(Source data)

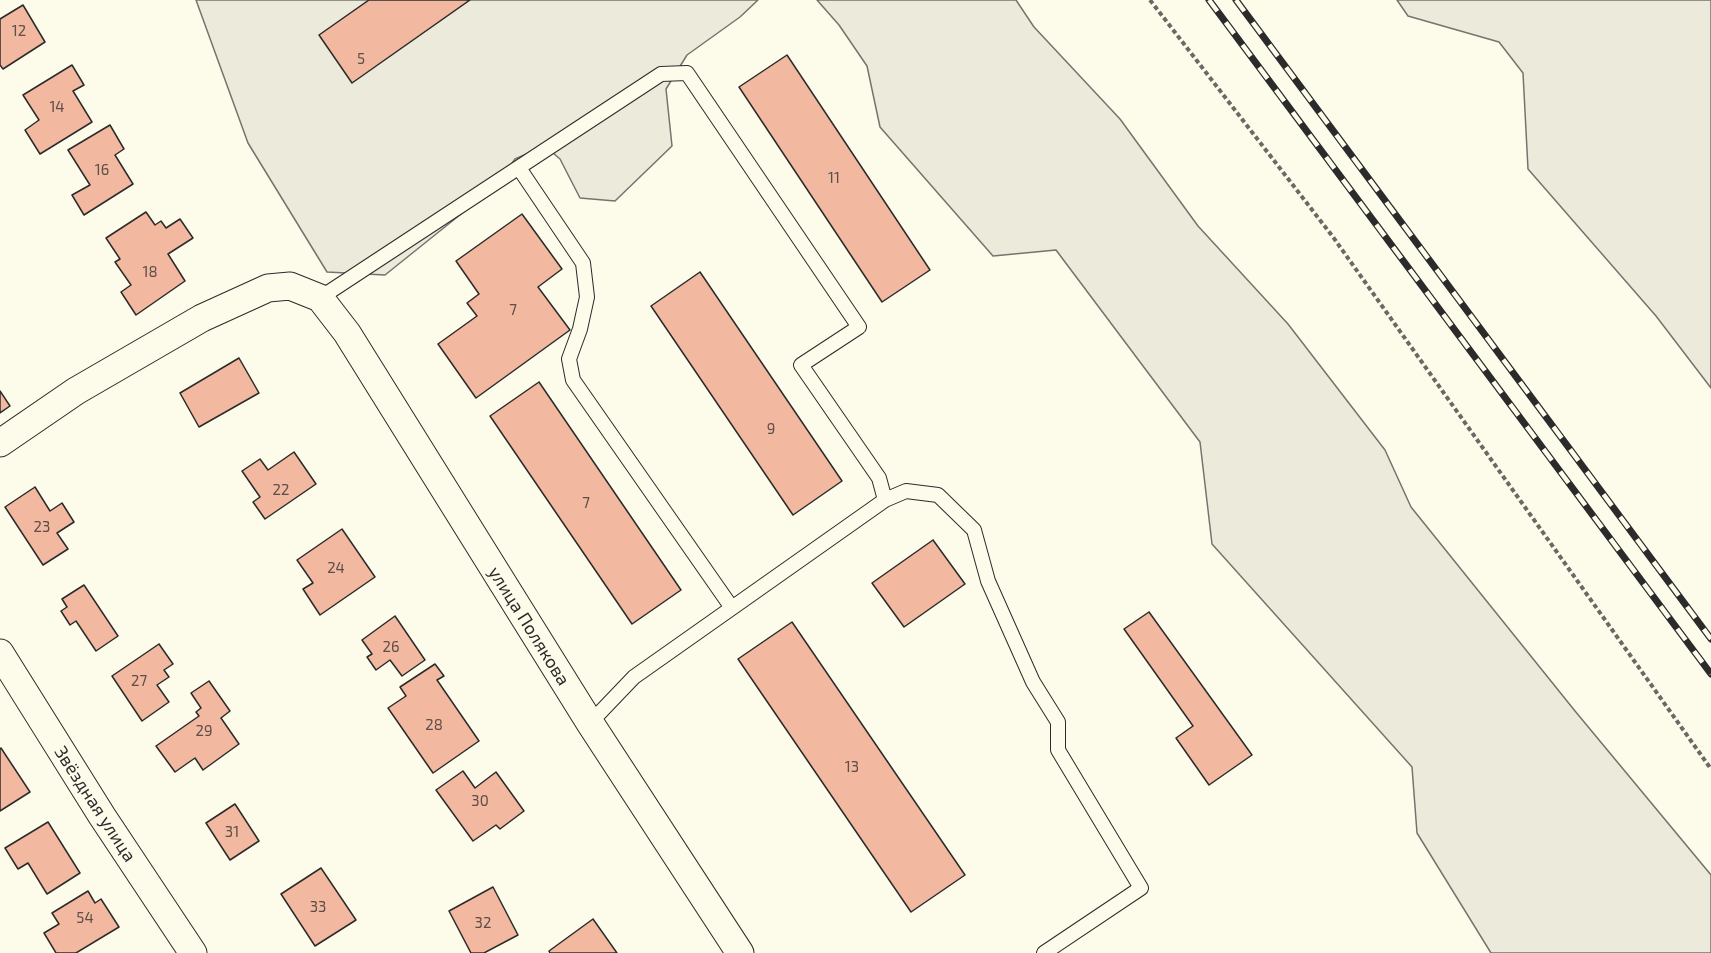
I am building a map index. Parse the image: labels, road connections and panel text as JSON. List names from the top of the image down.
{
  "streets": {
    "street": ["улица Полякова", "Звёздная улица"]
  },
  "house_numbers": [
    "12",
    "5",
    "14",
    "16",
    "11",
    "18",
    "7",
    "9",
    "22",
    "7",
    "23",
    "24",
    "26",
    "27",
    "28",
    "29",
    "13",
    "30",
    "31",
    "33",
    "54",
    "32"
  ]
}
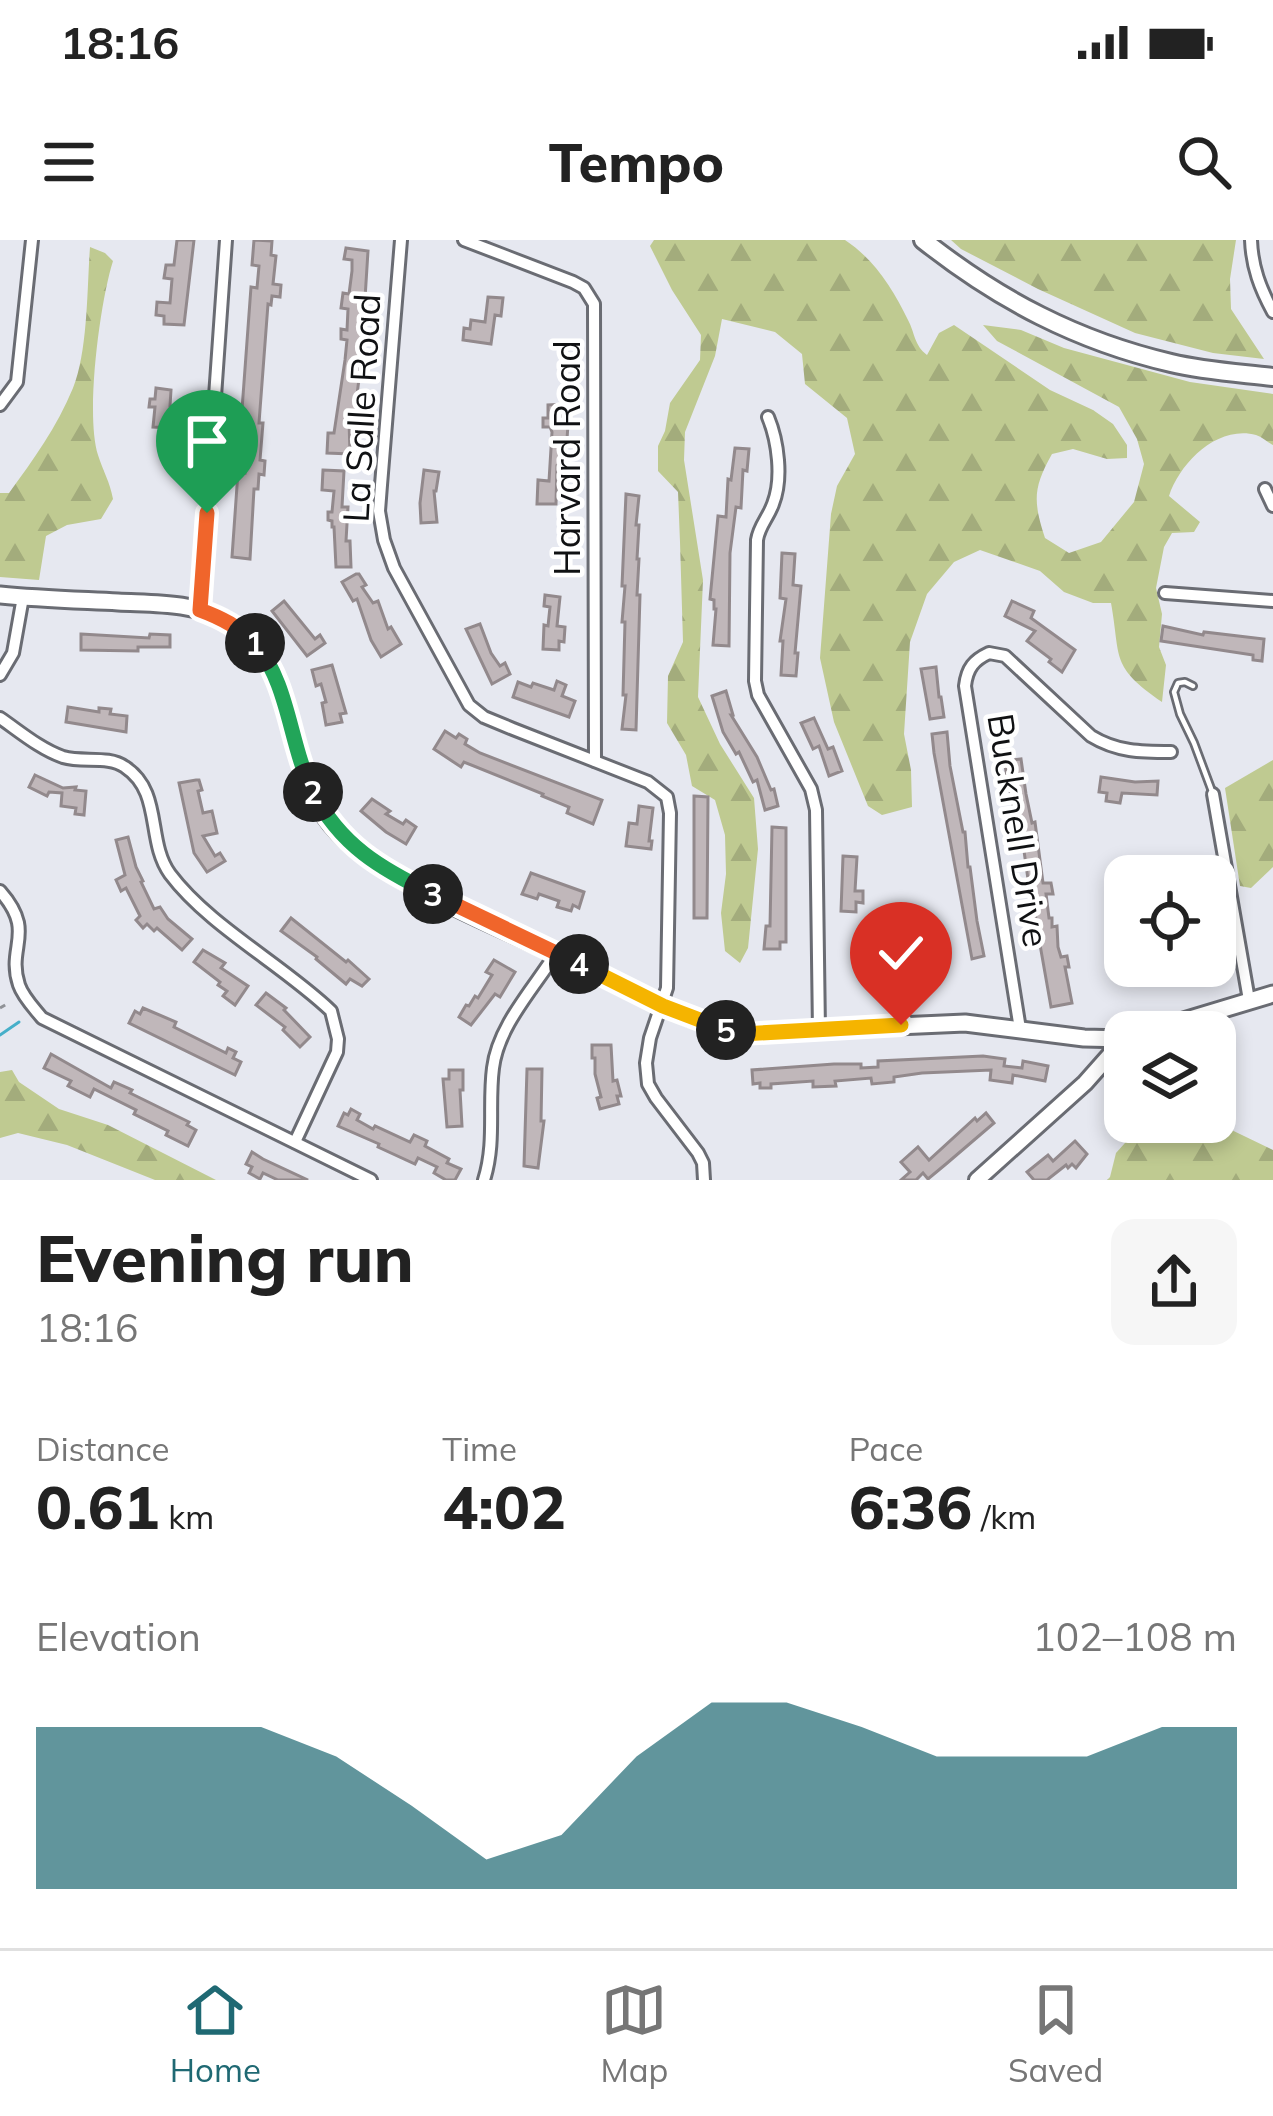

▸ **What is being asked**
Transcribe all the records above word for word, without their images.

▸ **Output of the task**
I am building a map index. Parse the image: labels, road connections and panel text as JSON. List names from the top of the image down.
{
  "streets": {
    "street": ["улица Полякова", "Звёздная улица"]
  },
  "house_numbers": [
    "12",
    "5",
    "14",
    "16",
    "11",
    "18",
    "7",
    "9",
    "22",
    "7",
    "23",
    "24",
    "26",
    "27",
    "28",
    "29",
    "13",
    "30",
    "31",
    "33",
    "54",
    "32"
  ]
}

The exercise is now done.